For me, it was all down to a single whitespace character.

$cat /home/ec2-user/.odbc.ini
[DSNNAME]
Driver =FreeTDS
Description=description
Server =serverpath
Port =1433
Database =dbname

Gave me the “Data source name not found, and no default driver specified” error.

Removing all the whitespaces before the '=' character made it work.

On a secondary note, using osql for DSN connection testing gives you a much more verbose description of any errors. It helped me a lot in the process.

$ osql -S DSNNAME -U username -P password
checking shared odbc libraries linked to isql for default directories...
    trying /txM ... no
    trying /tmp/sql ... no
    trying /tmp/sql ... no
    trying /w}H ... no
    trying /usr/loc ... no
    trying /tmp/sql.log ... no
    trying /home ... no
    trying /.odbc.ini ... no
    trying /usr/local/etc ... OK
checking odbc.ini files
    reading /home/ec2-user/.odbc.ini
[DSNNAME] found in /home/ec2-user/.odbc.ini
found this section:
    [DSNNAME]
    Driver =FreeTDS
    Description=description
    Server =serverpath
    Port =1433
    Database =dbname

looking for driver for DSN [DSNNAME] in /home/ec2-user/.odbc.ini
  no driver mentioned for [DSNNAME] in .odbc.ini
looking for driver for DSN [default] in /home/ec2-user/.odbc.ini
osql: error: no driver found for [DSNNAME] in .odbc.ini

Comparing the error message against my ini file made triaging the issue a lot easier.
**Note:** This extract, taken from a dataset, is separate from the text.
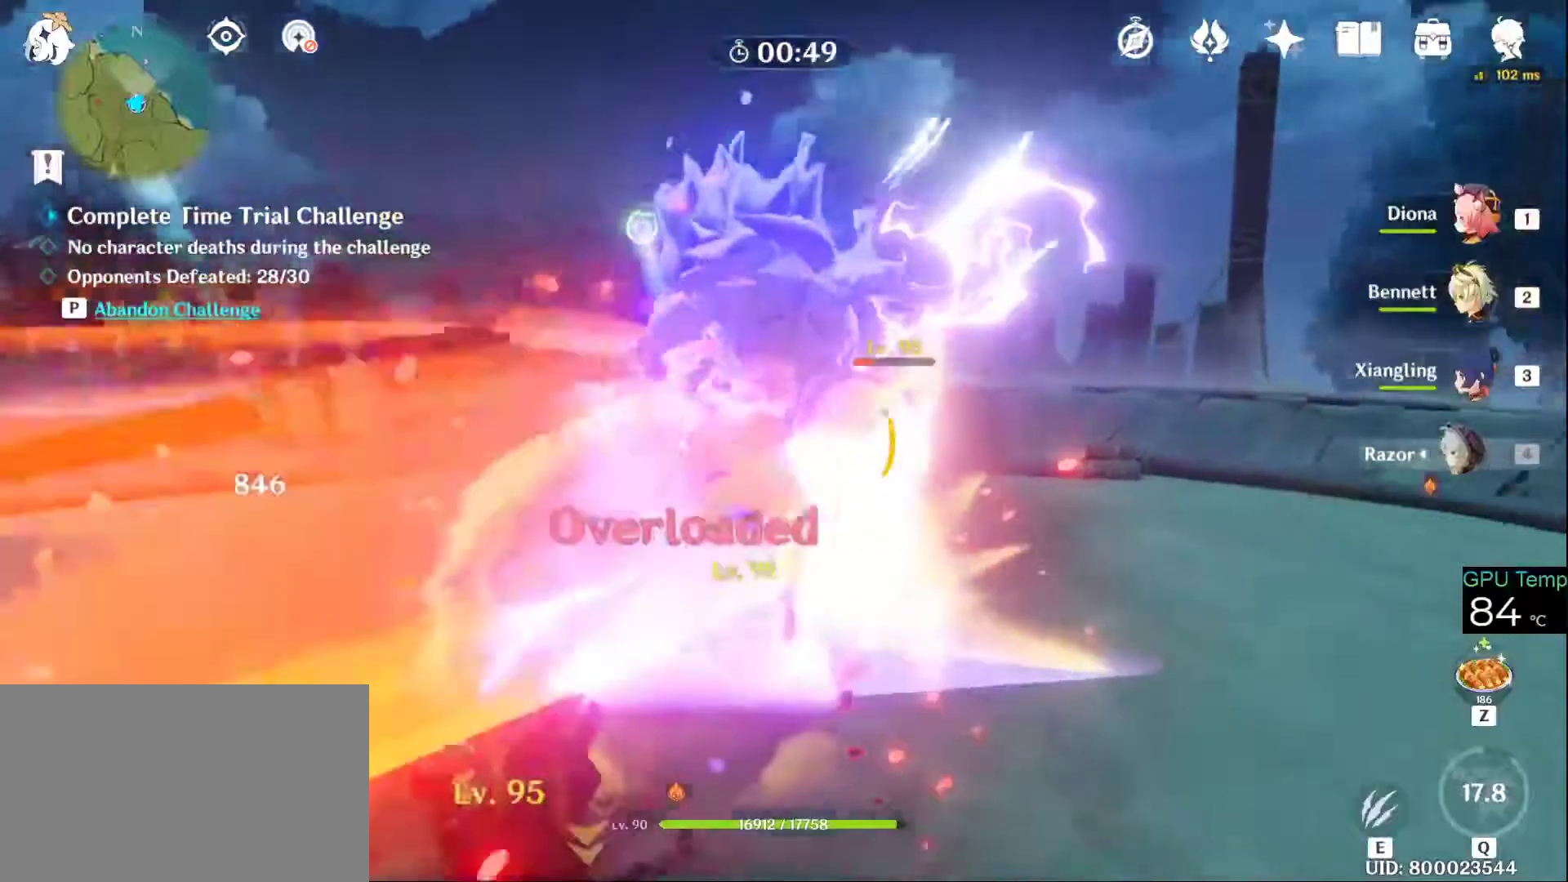
{"keys": ["w"], "mouse": [], "events": [[33, "mouse_left", "down"], [166, "mouse_left", "up"], [216, "mouse_left", "down"], [300, "mouse_left", "up"], [400, "mouse_left", "down"], [483, "mouse_left", "up"]]}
For me, the issue was the actual location of my odbc.ini and odbcinst.ini files.

On many systems, the install location of these files is in /etc/

However, in my case, these files were located under /usr/local/etc/

The could be determined by typing
odbcinst -j

Which yielded:

unixODBC 2.3.0
DRIVERS............: /usr/local/etc/odbcinst.ini
SYSTEM DATA SOURCES: /usr/local/etc/odbc.ini
FILE DATA SOURCES..: /usr/local/etc/ODBCDataSources
USER DATA SOURCES..: /usr/local/etc/odbc.ini
SQLULEN Size.......: 8
SQLLEN Size........: 8
SQLSETPOSIROW Size.: 8

My odbc.ini files already exists in /etc, so the solution was to copy them over over from /etc/ to /usr/local/etc/

cp /etc/odbc.ini /etc/odbcinst.ini /usr/local/etc/

Edit: It's also worth noting that the path outputted by the odbcinst -j command can change depending on using sudo or not.


I believe the answer to your problem is that in your ~/.odbc.ini file you are saying to use driver PostgreSQL - but you have not defined that driver in your /etc/odbcinst.ini file. Try changing PostgreSQL to PostgreSQL ANSI or PostgreSQL Unicode (both of which are defined in /etc/odbcinst.ini).